Had our advent conferred the order of knighthood upon the host, he could not have received us with more “empressement.” He shook us all in turn by the hand, to the number of eight and thirty, and then presented us seriatim to his spouse, a very bejewelled lady of some forty years—who, what between bugles, feathers, and her turban, looked excessively like a Chinese pagoda upon a saucer. The rooms were crowded to suffocation—the noise awful—and the company crushing and elbowing rather a little more than you expect where the moiety are of the softer sex. However, “on s’habitue a tout,” sayeth the proverb, and with truth, for we all so perfectly fell in with the habits of the place, that ere half an hour, we squeezed, ogled, leered, and drank champagne like the rest of the corporation.
“Devilish hot work, this,” said the colonel, as he passed me with two rosy-cheeked, smiling ladies on either arm; “the mayor—that little fellow in the punch-coloured shorts—has very nearly put me hors de combat with champagne; take care of him, I advise you.”

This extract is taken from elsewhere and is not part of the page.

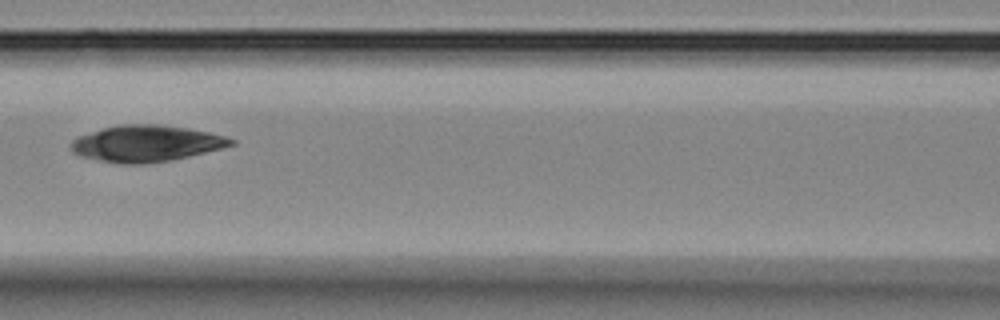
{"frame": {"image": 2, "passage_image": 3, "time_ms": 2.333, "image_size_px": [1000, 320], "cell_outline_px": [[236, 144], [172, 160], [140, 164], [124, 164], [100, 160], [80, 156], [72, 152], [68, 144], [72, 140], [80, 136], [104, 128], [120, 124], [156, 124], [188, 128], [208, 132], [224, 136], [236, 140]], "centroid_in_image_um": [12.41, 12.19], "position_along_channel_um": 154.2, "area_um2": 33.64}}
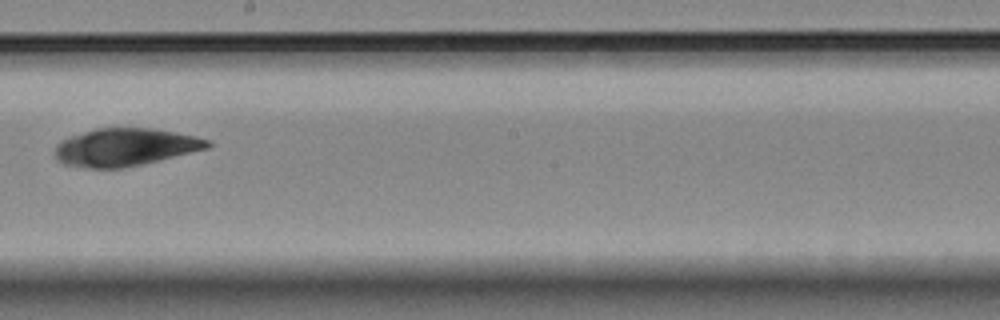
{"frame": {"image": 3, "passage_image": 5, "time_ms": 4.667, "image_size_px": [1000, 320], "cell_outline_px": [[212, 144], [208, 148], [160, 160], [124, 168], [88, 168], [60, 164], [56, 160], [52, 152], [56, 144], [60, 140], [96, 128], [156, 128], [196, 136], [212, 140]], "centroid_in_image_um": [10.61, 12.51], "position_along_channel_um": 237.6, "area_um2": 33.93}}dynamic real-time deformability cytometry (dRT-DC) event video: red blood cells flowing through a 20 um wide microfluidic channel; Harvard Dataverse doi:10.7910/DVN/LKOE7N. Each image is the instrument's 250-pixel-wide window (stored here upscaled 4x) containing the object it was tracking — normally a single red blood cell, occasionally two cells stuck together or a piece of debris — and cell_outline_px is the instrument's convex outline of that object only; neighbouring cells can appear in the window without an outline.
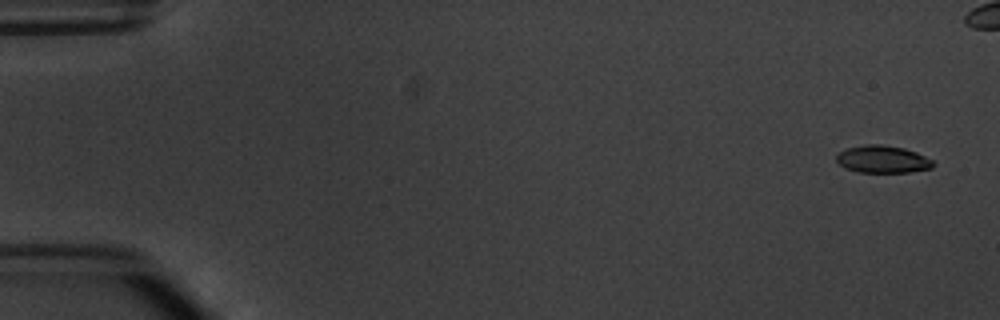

Tipsy as I felt myself, I was yet sufficiently clear to be fully alive to the drollery of the scene before me. Flirtations that, under other circumstances, would demand the secrecy and solitude of a country green lane, or some garden bower, were here conducted in all the open effrontery of wax lights and lustres; looks were interchanged, hands were squeezed, and soft things whispered, and smiles returned; till the intoxication of “punch negus” and spiced port, gave way to the far greater one of bright looks and tender glances. Quadrilles and country dances—waltzing there was none, (perhaps all for the best)—whist, backgammon, loo—unlimited for uproar—sandwiches, and warm liquors, employed us pretty briskly till supper was announced, when a grand squeeze took place on the stairs—the population tending thitherward with an eagerness that a previous starvation of twenty-four hours could alone justify. Among this dense mass of moving muslin, velvet and broad-cloth, I found myself chaperoning an extremely tempting little damsel, with a pair of laughing blue eyes and dark eyelashes, who had been committed to my care and guidance for the passage.
“Miss Moriarty, Mr. Lorrequer,” said an old lady in green and spangles, who I afterwards found was the lady mayoress.
“The nicest girl in the room,” said a gentleman with a Tipperary accent, “and has a mighty nice place near Athlone.”